It was last Monday when the president of the European Central Bank (ECB) discussed with members of the economic and monetary affairs committee at the European Parliament (EP) about the EU economy in the aftermath of the UK referendum, revealing that the euro area economy shows notable adjustment properties to the global economic and political uncertainty.
Mario Draghi also urged national governments with more fiscal capacity in their hands, pointing the finger to Germany, to use their surpluses to boost growth and reduce unemployment rates. Otherwise the EU economy will continue weakening and the ECB will try to revive it by further lowering its rates.
ECB’s president slightly intervened in the Brexit talks mentioning that the EU’s single market should be respected and UK should not get any favors. Hence, it is quite clear where the ECB will be standing during the negotiations.
Will low inflation be raised in the medium-run?
The president of the ECB told during his speech at the EP that “eurozone is continuing an economic recovery at a moderate and steady pace but lower than envisaged in June due to a lower foreign demand outlook”. The official forecast figures of ECB regarding inflation rates reveal an increase in the coming few years reaching 1,6% in 2018.
However, the 0,2% inflation rate forecast in 2016 combined with the fact that national governments are not adding considerable growth to the EU economy is making things even harder for the ECB and also for the European citizens. Consequently, it is quite difficult for the ECB’s inflation rate target of 2% to be reached in the medium-run. Furthermore, lowering the interest rates even more for a longer period of time will limit ECB’s conventional tools affecting thus financial stability.
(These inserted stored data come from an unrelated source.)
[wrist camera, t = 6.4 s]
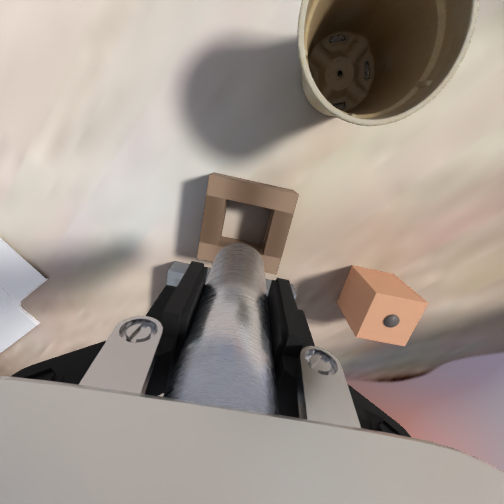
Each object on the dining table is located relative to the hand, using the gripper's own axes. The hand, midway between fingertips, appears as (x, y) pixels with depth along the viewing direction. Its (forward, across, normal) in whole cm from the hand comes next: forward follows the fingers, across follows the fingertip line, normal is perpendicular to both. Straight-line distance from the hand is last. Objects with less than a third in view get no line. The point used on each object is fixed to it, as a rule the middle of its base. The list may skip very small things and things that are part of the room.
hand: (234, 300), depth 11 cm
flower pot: (+16, -5, -14) cm, 22 cm away
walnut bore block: (+16, 0, 0) cm, 16 cm away
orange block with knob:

Germany against ECB’s monetary policy
German Finance Minister Wolfgang Schaeuble has been critical against ECB’s policy and Mario Draghi’s statements regarding the unwillingness of Germany to use its surplus and increase spending. Wolfgang Schaeuble blames partly Draghi’s policy on low interest rates to have caused the rise of populist parties.
Hence, the German Finance Minister has urged lawmakers to hold a hard stance against the president of the ECB at the close-door meeting that is taking place today in Berlin. Will Mario Draghi be able to convince lawmakers to change their policy and boost the EU economy by spending more money now or his words will fall on deaf ears leaving once more the ECB alone in the fight for the revival of the EU economy?
Germany’s open fronts
The most powerful economy in Europe is facing too many challenges to be able to provide solutions to each and every problem out there. The refugee crisis, the Brexit, the sluggish EU economy and Deutsche Bank nightmare constitute some of the major risks that Germany tackles at the moment and plays a pivotal role to their solution.
As far as the EU economy is concerned, Angela Merkel and Wolfgang Schaeuble will probably not change their policy especially now that Brexit uncertainty is affecting its economy as UK is the second-largest destination for German exports. What is more, the Deutsche Bank problems have caused serious turbulences to the German administration forcing the German Chancellor to state that she will not bailout the biggest German lender, in an attempt to show that the government is holding tight in view of the coming elections. Deutsche Bank stated two days ago that there is no need for governmental help to settle the 14 billion dollars demand from the U.S. Department of Justice which claims that the bank missold mortgage-backed securities during 2005 and 2007.
However, the statement of Angela Merkel could probably be recalled, which will not be the first one, when and if the German bank cannot settle the above claim on its own putting extra pressure on the German Chancellor to minimise the side effects in the German and European economy. Besides, hasn’t the same happened with Spanish, Portuguese and Greek banks in the past?
Britain should get no exception in EU single market rules
Mario Draghi said among others last Monday that all participating members are “subject to the same rules” respecting the single market. Despite ECB’s resilience after the outcome of the UK referendum on June 23, it is still too soon to judge whether the EU economy has not been or will be affected since the negotiations between Britain and the EU have not yet started and are about to hold for at least two years after Theresa May finally invokes article 50 of the Lisbon Treaty.
Therefore, the president of the ECB is another factor in the Brexit equation that will support existing EU rules with no exceptions for the UK. Particularly, Mario Draghi told the EU lawmakers on this issue: “It is very hard to imagine that any agreement that will be perceived as discriminatory against some subjects or in favour of other subjects could be a source of stability for the future of our EU”.
All in all, the ECB will have to fight sluggish growth and low inflation rates when counties with adequate economic ability express their unwillingness of helping. Germany has its own open internal and external fronts to deal with and Deutsche Bank is among the main issues that could affect Angela Merkel’s popularity in next year’s elections.
But as the ECB’s tools are further limited, inflation rates will remain at low levels. Thus, it seems that the ECB will be left alone at the moment and also that its monetary policy seems incapable of sustaining the bloc’s recovery and thus bolstering growth and demand in the Old Continent.